| Task objective |
For the listing that follows, report how many lines contain the string "down", giving the number alone.

| Records shown |
---------------

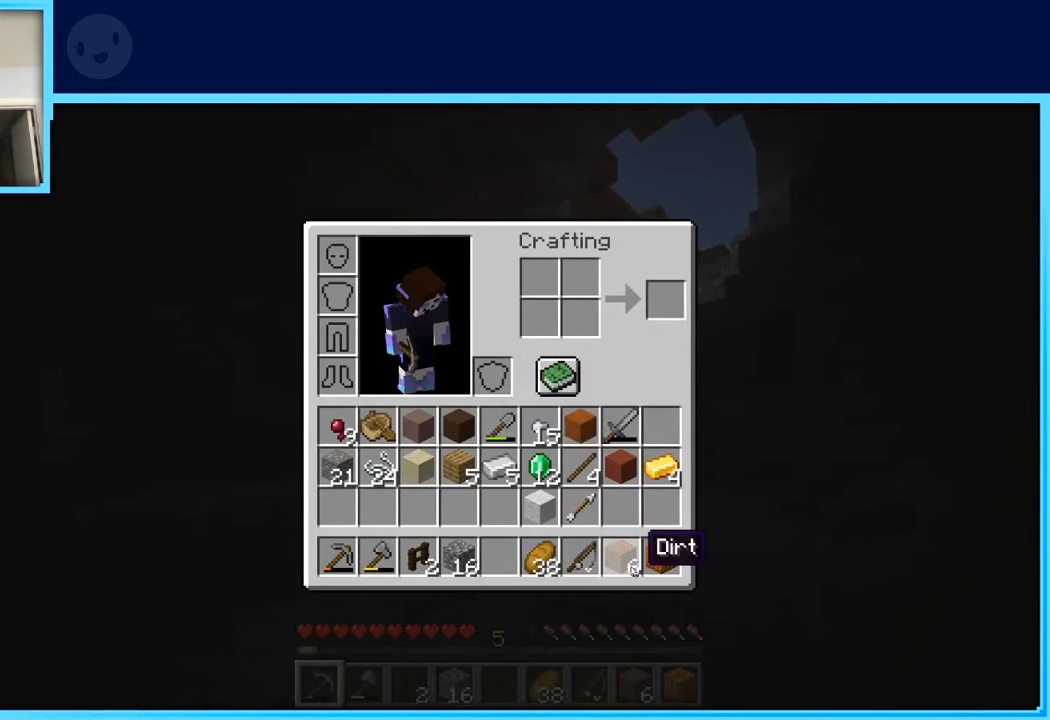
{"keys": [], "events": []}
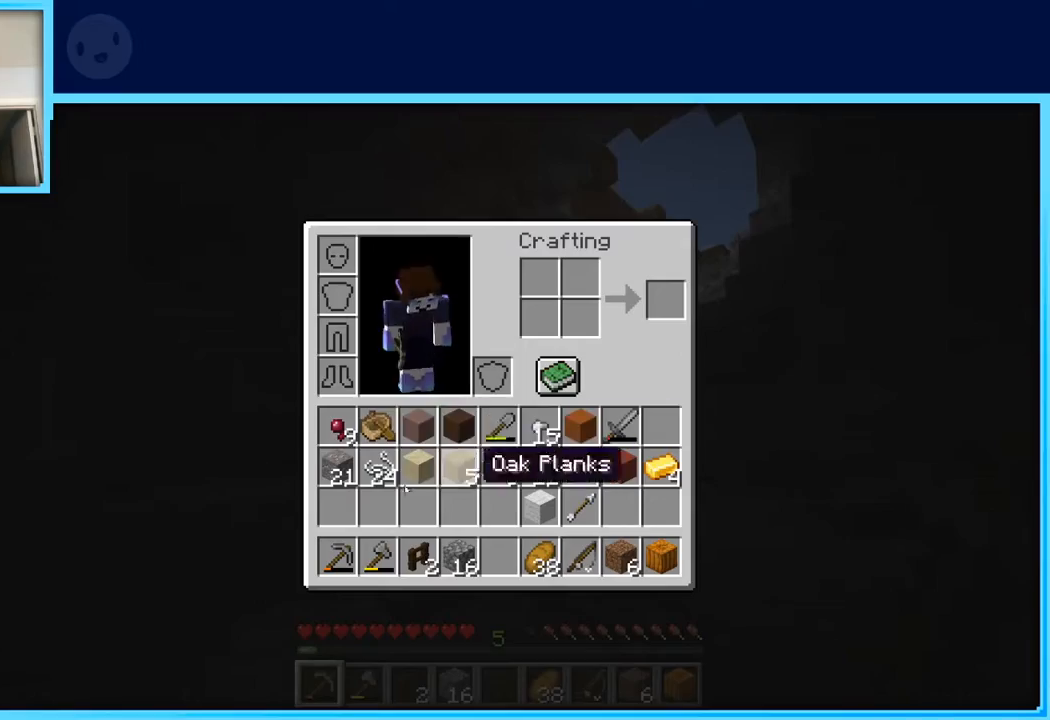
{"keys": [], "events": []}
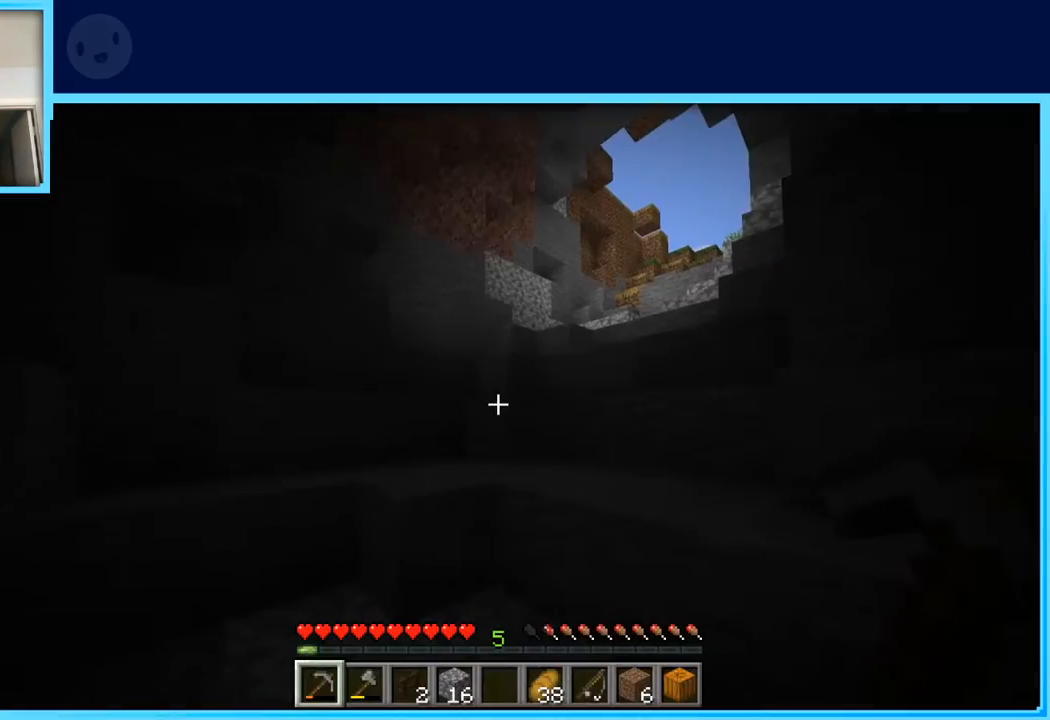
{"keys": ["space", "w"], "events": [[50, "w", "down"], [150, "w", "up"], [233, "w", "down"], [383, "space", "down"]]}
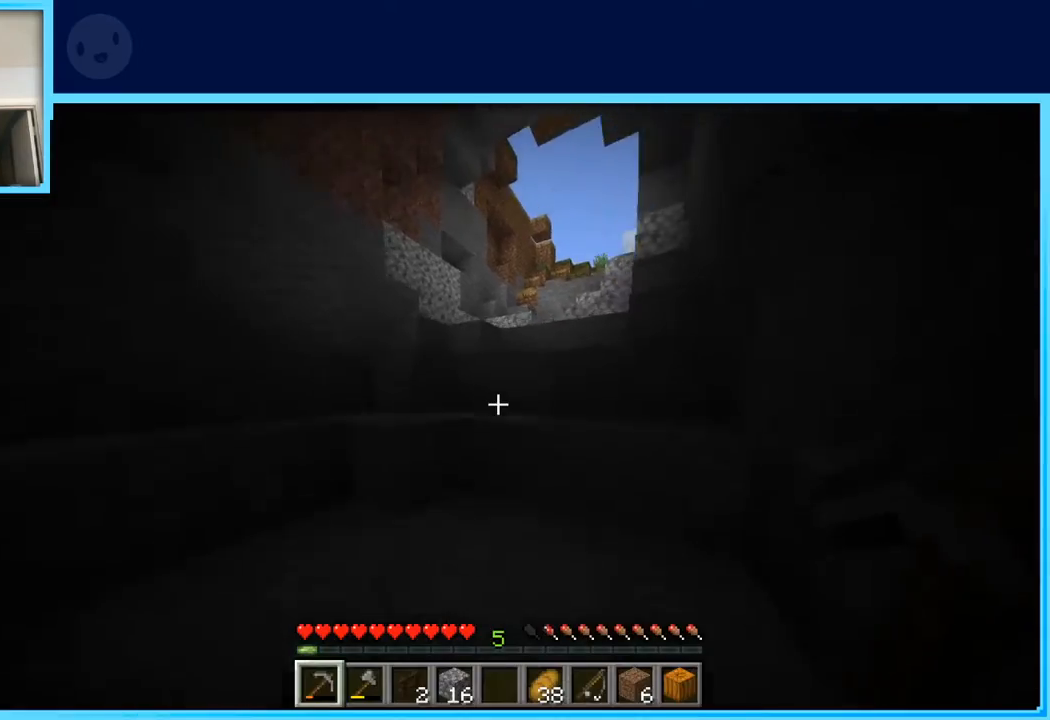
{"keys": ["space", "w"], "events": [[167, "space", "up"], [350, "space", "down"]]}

---------------

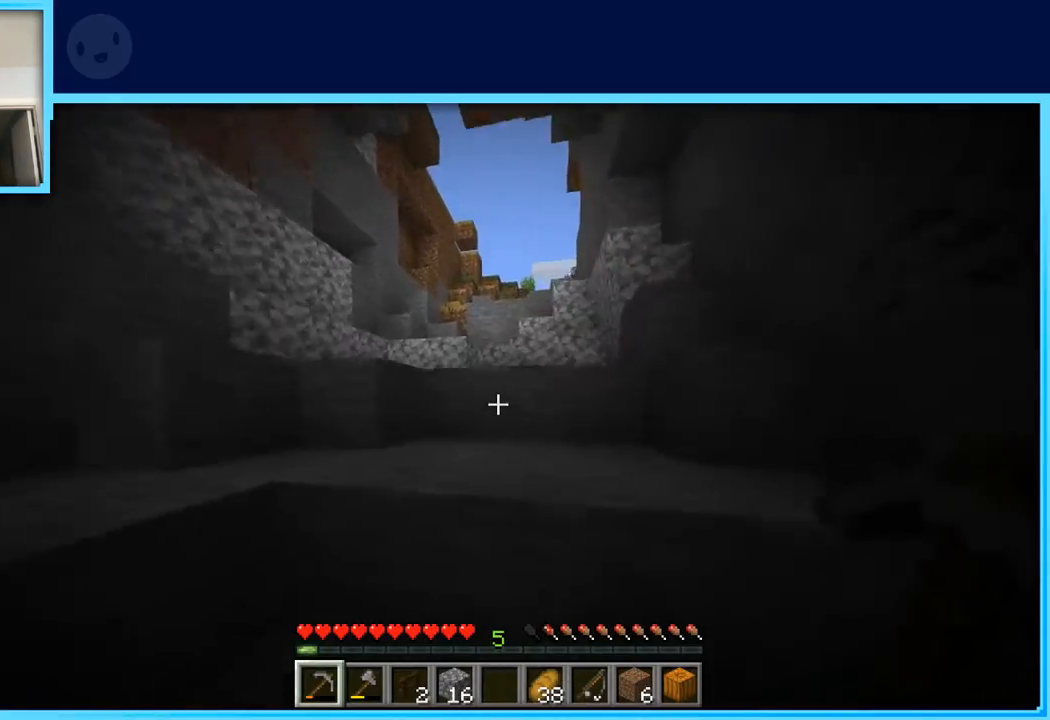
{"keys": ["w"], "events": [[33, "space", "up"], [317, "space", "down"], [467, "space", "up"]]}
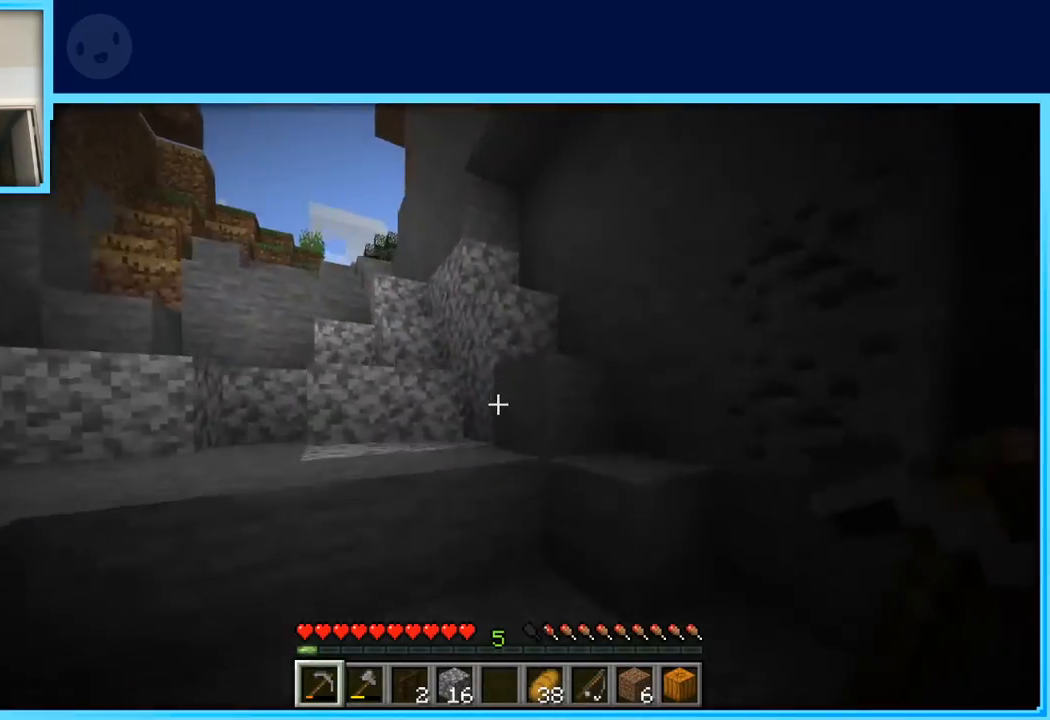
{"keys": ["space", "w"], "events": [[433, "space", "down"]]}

---------------

| Output for this task |
4